## [Directions]
Write the next part of the news article about a program that helps siblings in foster homes reunite, starting after its final sentence.

Las Vegas Sun

December 2, 2009

Currently: 58° | Complete forecast | Log in

Program helps siblings in foster homes reunite

Monday, Aug. 2, 2004 | 9:13 a.m.

No electricity, no running water, no food, just a half gallon of chocolate milk and some dog food -- that's all Bryan Cole says he can remember about living in his parents' apartment by Nellis Airport 10 years ago.

He says he kept himself busy caring for his little brother, Jesse. When Cole and Jesse's parents disappeared for hours on end, the two would venture outside the apartment, away from their older sister and months old baby sister, to dig tunnels in the dirt and play with their Hot Wheels, Cole, now 19, recalls.

"It was always me and him together," said Cole, who is now 19.

Then in 1994, when Cole was 9, he came home from school and found police at his home.

Cole's baby sister was placed in a foster home and his 13-year-old sister was placed in a group home, he said. He and Jesse spent the next four years together drifting from foster home to foster home.

"Growing up, (Cole) was the only thing I had as family," said Jesse, now 17.

## [Data extracts]
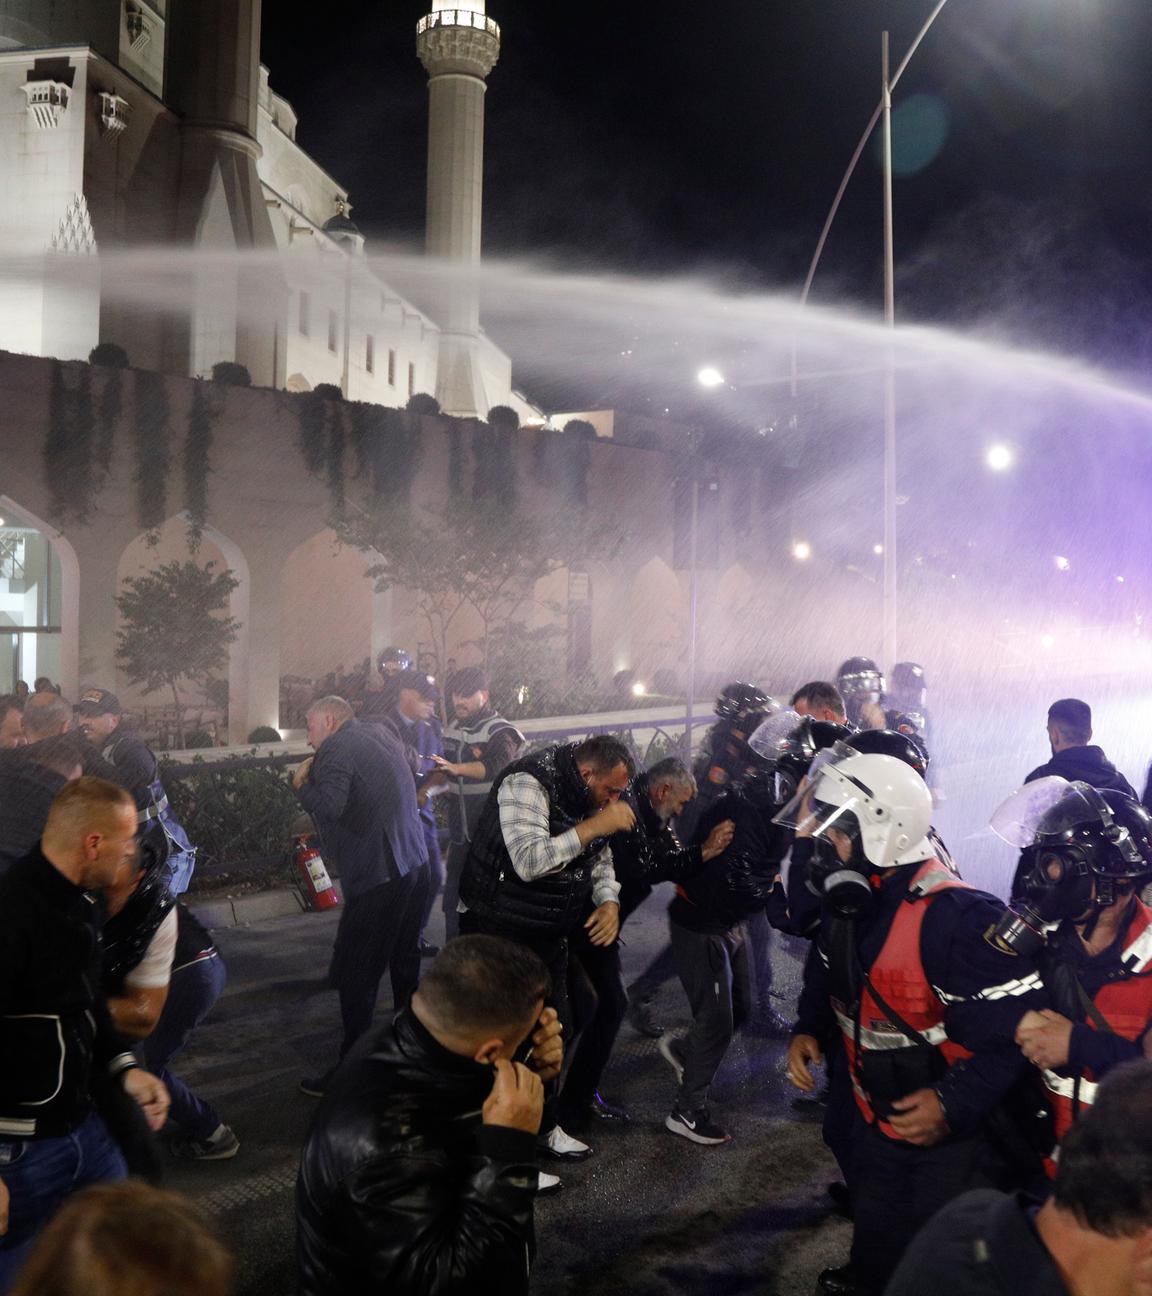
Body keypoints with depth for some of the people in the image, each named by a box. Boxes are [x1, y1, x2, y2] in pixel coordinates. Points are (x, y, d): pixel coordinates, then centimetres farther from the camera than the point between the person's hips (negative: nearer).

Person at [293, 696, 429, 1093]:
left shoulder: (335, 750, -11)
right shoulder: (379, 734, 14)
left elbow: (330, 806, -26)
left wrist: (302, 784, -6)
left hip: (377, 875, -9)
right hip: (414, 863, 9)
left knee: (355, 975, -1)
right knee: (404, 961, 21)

---

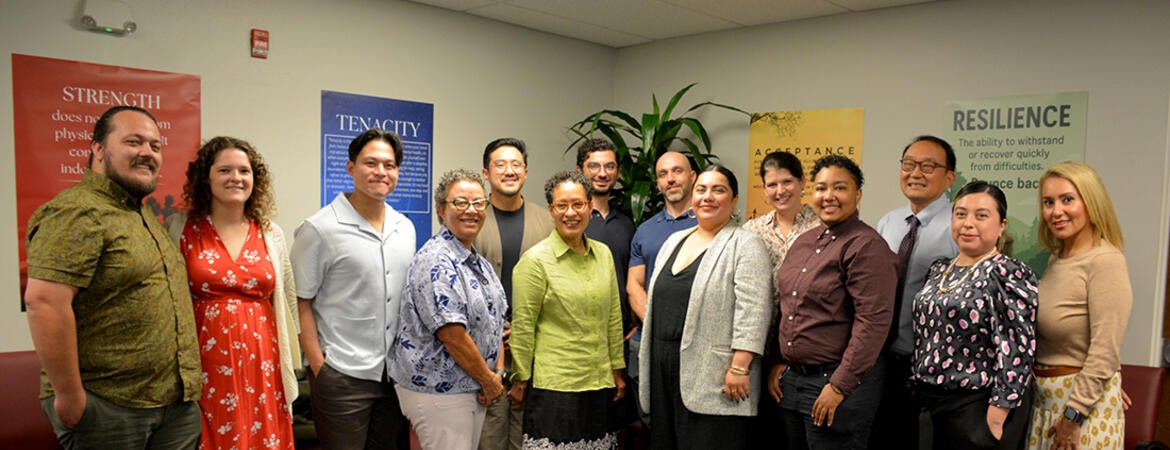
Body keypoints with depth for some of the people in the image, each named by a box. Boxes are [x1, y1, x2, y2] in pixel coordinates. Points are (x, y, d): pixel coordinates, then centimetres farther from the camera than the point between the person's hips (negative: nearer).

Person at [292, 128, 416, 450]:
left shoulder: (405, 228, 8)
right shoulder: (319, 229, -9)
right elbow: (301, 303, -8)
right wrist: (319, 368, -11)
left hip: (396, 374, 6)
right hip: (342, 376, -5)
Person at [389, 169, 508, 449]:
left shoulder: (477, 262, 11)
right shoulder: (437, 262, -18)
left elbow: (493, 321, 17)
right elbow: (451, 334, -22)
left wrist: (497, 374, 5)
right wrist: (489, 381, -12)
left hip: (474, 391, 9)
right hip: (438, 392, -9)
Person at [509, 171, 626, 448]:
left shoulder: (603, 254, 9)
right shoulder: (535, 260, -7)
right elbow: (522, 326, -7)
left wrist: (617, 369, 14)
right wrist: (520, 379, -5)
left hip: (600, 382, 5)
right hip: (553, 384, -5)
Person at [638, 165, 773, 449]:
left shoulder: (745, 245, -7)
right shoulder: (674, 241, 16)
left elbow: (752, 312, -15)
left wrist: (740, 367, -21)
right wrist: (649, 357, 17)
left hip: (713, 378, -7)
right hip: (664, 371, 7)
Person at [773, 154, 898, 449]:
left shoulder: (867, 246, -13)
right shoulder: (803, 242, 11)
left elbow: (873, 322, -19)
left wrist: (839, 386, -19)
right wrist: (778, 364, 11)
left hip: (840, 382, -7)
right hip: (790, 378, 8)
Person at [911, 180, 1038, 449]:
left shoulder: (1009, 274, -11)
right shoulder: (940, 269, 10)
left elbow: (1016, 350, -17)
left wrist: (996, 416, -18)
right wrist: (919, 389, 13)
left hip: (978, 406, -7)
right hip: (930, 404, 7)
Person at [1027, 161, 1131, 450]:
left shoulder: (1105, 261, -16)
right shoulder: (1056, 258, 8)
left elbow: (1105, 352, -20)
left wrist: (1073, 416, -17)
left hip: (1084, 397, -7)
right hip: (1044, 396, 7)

## [Response area]
In 1998, Cole was transferred to a group home in Las Vegas and Jesse remained in the foster care of an aunt in Lake Tahoe, the elder brother said. The two didn't see or speak to each other until more than four years later when they reunited through Camp To Belong, an international organization that reunites siblings living in separate foster and group homes.

Jesse now lives with their 23-year-old sister in Summerlin, but Cole said, "He is my world. I don't know what I'd do without him."

Cole and Jesse call each other multiple times a week and see each other almost every weekend, when their sister can find time to drive Jesse over. Jesse said they talk about "brotherly stuff," like football, school and weight lifting.

Since Las Vegas currently does not offer a way for siblings in foster care to reconnect, Cole and Jesse resorted to Camp To Belong, founded by former Las Vegas resident Lynn Price. Price was the brothers' court-appointed special advocate in 1995 and kept in touch with Cole even after she moved to Colorado.

At the annual U.S. Conference of Mayors in June, Las Vegas Mayor Oscar Goodman recognized the efforts of organizations like Camp To Belong and proposed a government funded national registry to reunite siblings separated in the foster care system. The conference of mayors passed a resolution to encourage Congress to adopt such a registry during its next session.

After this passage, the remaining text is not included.